Le ragioni del lavoro sono state assenti dalla campagna elettorale. Tocca a noi rilanciarle con forza, a partire da questo rinnovo delle Rsu, un appuntamento che parla anche al paese per riaffermare i diritti del lavoro e la democrazia sindacale nei settori pubblici, troppo spesso vilipesi e strumentalizzati per biechi interessi elettorali.

I governi di centro-destra e di centro-sinistra non si sono distinti nella campagna di denigrazione, volta a nascondere il vero problema della riduzione del pubblico a vantaggio delle privatizzazioni. 

Ovvero, lo smantellamento del sistema di welfare, con il disastro della sanità pubblica e l’attacco alla scuola pubblica della Costituzione con la legge 107, ai diritti del lavoro con il jobs act e la precarizzazione imperante, l’attacco alle pensioni. 

La Cgil ha contrastato questa deriva turbo-liberista. Siamo il sindacato del Piano per il lavoro e della Carta dei diritti universali, su cui sono state raccolte milioni di firme per una proposta di legge d’iniziativa popolare, incardinata nei lavori della Camera.

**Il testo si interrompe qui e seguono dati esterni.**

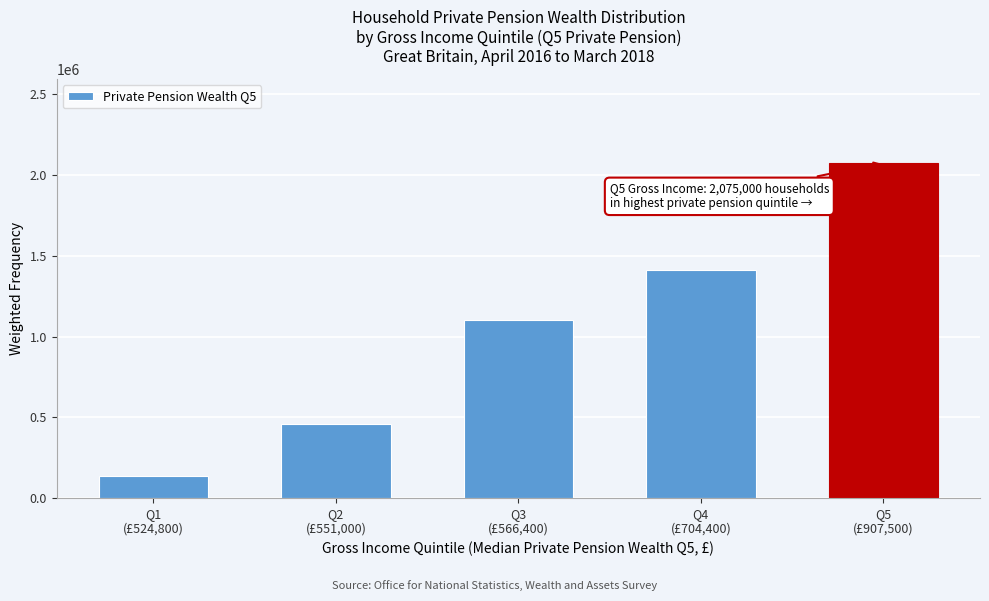

Reading right to left, extract all data points from this chart.

2075000	1409000	1101000	461000	138000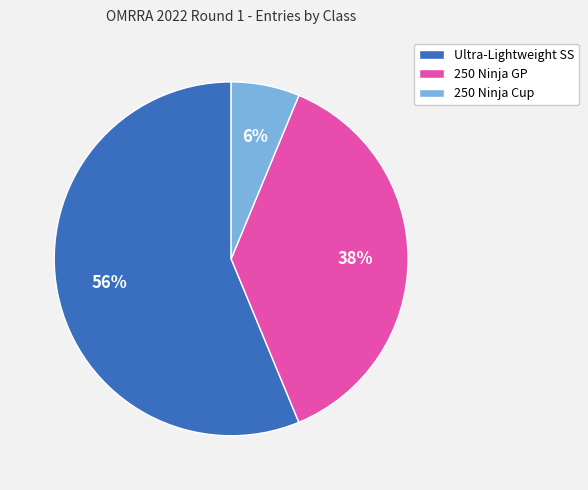

The Ultra-Lightweight SS slice represents 49% of the pie. True or false?

False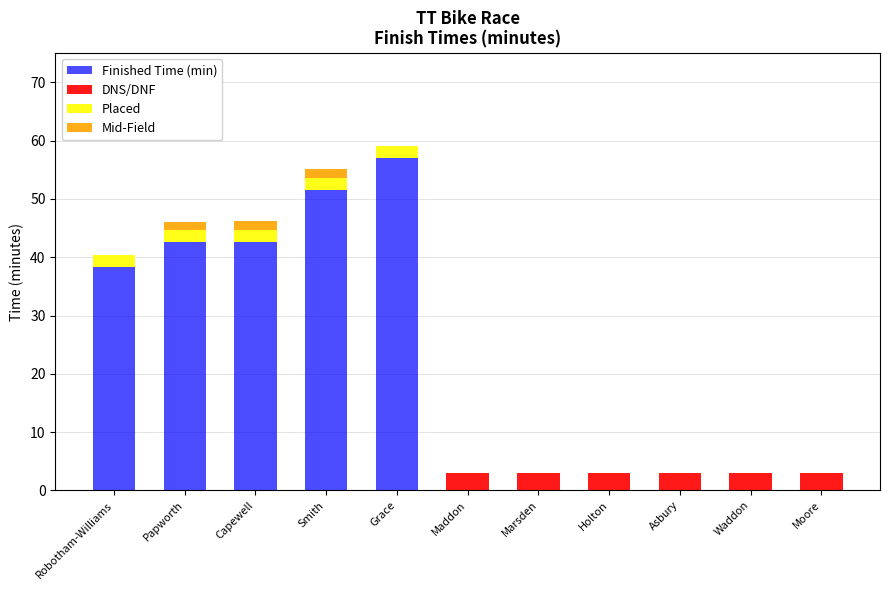

The value of Finished Time (min) at Grace is 38.4. True or false?

False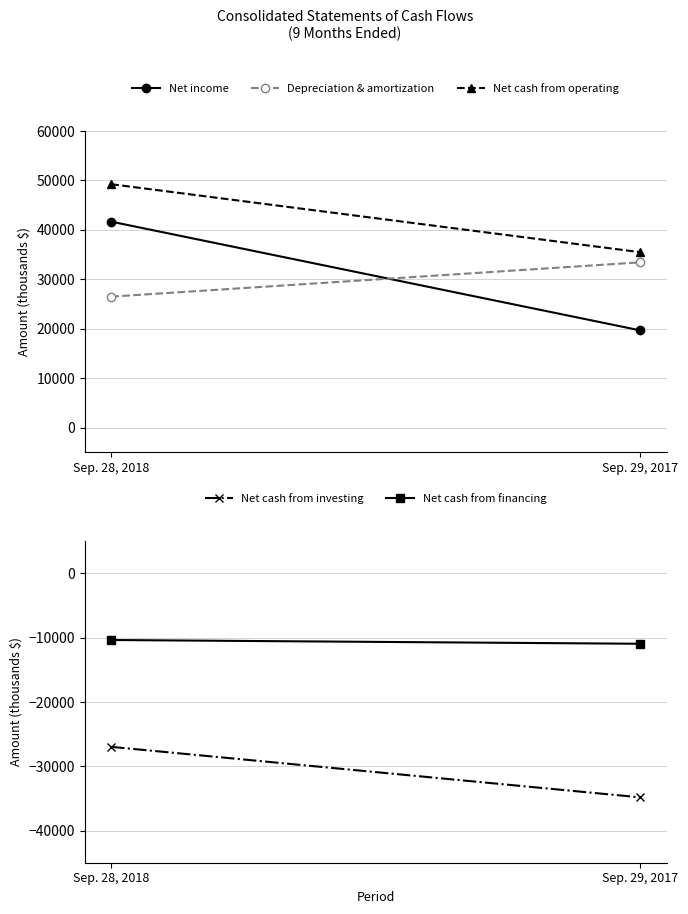

How many values in the Net cash from financing series are below -10354?

1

Dall’attacco al pubblico non sono stati esonerati i settori della conoscenza, dove la nostra Flc ha contrastato la riforma Brunetta e la “buona scuola” di Renzi con un movimento di massa e unitario che ha messo in campo tutto il mondo della scuola e, per la prima volta, alle strette il governo, su una vertenza del mondo del lavoro culminata con lo sciopero del 5 maggio 2015. Per non parlare dell’azione di contrasto alle riforme del sistema universitario - che hanno prodotto l’attuale deriva di un sistema irrimediabilmente spaccato fra un nord che attrae risorse e studenti e un sud sempre più impoverito – e ai tagli alla ricerca e alla sua autonomia.

La precarizzazione dilagante ci ha visti impegnati nelle rivendicazioni a sostegno della stabilizzazione dei precari, ottenuta sia con l’immissione in ruolo del personale precario della scuola, che con le risorse contenute nell’ultima legge di bilancio destinate ai precari della pubblica amministrazione. 

Frutto anche dell’azione giudiziaria promossa dalla Flc Cgil a livello europeo per contrastare la reiterazione dei contratti flessibili nella pubblica amministrazione. Azione giudiziaria intrapresa e vinta anche nei confronti del governo, con il pronunciamento della Corte Costituzionale che ha riconosciuto il diritto al rinnovo dei contratti pubblici e permesso la riapertura della stagione contrattuale.

In questo quadro durissimo e complesso, siamo riusciti a portate a casa il rinnovo del contratto dell’Istruzione e ricerca, dopo 9 anni dall’ultimo rinnovo dei comparti scuola, università, ricerca e Afam. 

Un risultato niente affatto scontato, che ci ha visti impegnati sul tema delle risorse aggiuntive per la scuola sottratte dalla legge 107, quelle destinate alla ‘premialità’ dei docenti, riportate al contratto grazie alla nostra azione, per incrementare le retribuzioni di tutti (circa 200 milioni di euro complessivi).

Il rinnovo contrattuale è un risultato straordinario. Al di la dei contenuti, rimette in moto un meccanismo che si era inceppato, di cui non era scontata la ripresa. Soprattutto rimette al centro il sindacato e le relazioni sindacali, rilancia la contrattazione integrativa, strozzata dalla Brunetta e dai mancati rinnovi contrattuali, rilancia il protagonismo, a partire dalle assemblee di consultazione sull’ipotesi di accordo che la Flc Cgil sta tenendo, unica organizzazione sindacale, in questi giorni.

Per tutto quello che abbiamo fatto e intendiamo fare nei prossimi mesi in difesa dei diritti dei lavoratori, per rilanciare la partecipazione a partire dai luoghi di lavoro e rimettere al centro il lavoro, per rafforzare i presidi di democrazia, è necessario votare il sindacato confederale, sostenere le liste della Cgil in tutto il pubblico impiego e votare le liste della Flc Cgil nei settori della conoscenza. 

Abbiamo bisogno del voto delle lavoratrici e dei lavoratori della scuola, università, ricerca e Afam, per rafforzare la nostra azione e poter dire sempre “Su le teste!”.